Note: A right of a section of the Mohammedan Community in a village to bury their dead in the field of another has been held to be a customary right and not an easement but this right resembles the right of a tenant who, according to the custom of a village, by cultivating land in that village acquires a right to graze his cattle on the common pasture. Vide ill. (a) of S. 18. For, we can similarly argue that every Mohammedan by occupying a house in a certain village, in respect of his house, acquires a right to bury his dead in a particular field. If it is said that such right is not an advantage to the occupation of a house, the answer is that “beneficial enjoyment” also includes “possible convenience” and “remote advantage”, and it is certainly convenient to the occupant of a house to be able to bury his dead somewhere not far from his house.
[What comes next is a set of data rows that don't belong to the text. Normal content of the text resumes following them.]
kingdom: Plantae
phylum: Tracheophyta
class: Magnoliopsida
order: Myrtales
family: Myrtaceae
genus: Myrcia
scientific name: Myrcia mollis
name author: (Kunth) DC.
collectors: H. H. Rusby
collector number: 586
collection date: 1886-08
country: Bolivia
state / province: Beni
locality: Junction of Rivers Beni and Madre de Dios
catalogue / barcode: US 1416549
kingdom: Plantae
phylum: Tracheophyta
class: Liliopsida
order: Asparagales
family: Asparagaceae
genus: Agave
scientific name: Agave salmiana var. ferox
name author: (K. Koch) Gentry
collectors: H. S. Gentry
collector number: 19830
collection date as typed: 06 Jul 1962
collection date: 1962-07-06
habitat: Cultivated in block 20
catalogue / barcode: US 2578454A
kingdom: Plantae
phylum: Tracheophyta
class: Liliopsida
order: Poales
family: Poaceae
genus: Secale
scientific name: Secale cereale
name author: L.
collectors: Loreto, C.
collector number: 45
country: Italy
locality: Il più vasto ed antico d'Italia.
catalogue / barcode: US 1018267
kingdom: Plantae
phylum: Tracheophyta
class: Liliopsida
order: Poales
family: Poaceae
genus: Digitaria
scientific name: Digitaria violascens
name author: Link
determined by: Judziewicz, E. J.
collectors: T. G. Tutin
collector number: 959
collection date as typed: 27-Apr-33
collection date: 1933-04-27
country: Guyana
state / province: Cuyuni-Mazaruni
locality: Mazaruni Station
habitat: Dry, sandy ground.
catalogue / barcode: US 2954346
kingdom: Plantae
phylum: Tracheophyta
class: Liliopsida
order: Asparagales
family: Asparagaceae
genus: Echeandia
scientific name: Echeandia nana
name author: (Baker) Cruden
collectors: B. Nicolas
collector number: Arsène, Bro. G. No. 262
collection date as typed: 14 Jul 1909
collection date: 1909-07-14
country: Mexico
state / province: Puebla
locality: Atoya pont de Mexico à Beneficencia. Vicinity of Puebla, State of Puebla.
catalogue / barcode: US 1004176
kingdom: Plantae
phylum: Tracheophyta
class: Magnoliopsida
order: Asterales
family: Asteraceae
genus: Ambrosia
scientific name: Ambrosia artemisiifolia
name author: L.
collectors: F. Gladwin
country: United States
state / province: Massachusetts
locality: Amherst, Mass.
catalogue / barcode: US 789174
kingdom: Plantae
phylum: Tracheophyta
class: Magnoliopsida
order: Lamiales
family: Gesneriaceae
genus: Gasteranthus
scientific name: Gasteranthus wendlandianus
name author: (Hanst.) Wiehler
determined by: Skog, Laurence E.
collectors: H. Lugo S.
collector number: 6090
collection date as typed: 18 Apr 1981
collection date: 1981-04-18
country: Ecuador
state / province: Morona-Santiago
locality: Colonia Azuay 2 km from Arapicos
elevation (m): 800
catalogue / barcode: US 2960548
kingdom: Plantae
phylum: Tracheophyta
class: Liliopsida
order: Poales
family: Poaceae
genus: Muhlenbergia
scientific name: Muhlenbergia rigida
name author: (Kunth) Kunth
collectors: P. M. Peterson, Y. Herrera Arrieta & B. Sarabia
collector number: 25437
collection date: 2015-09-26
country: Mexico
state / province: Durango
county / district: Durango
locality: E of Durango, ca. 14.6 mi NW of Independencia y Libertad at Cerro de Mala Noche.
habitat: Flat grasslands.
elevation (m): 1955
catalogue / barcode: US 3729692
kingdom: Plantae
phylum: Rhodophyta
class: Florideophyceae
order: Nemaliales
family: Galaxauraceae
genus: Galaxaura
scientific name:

Easements distinguished from rights in gross

An easement is a right which the owner or the occupier of certain land posses as such for the beneficial enjoyment of that land. A right which is not connected with or is not a benefit to the property for which it is claimed is not an easement. A public right of way is a right in gross and not an easement. A right to catch fish in another’s tank is not an easement unless the fish when caught is used for the benefit of the occupants of a dominant heritage. Similarly a right to dig stones from another's quarry will be an easement when only so much is taken as is needed for the dominant estate and not when it is taken for selling. Hence, where a so-called easement has no connection with the enjoyment of a particular heritage it is a right in gross, i.e., a personal right and not an easement. An easement can never be in gross and this expression which is sometimes used in respect of easements is a misnomer.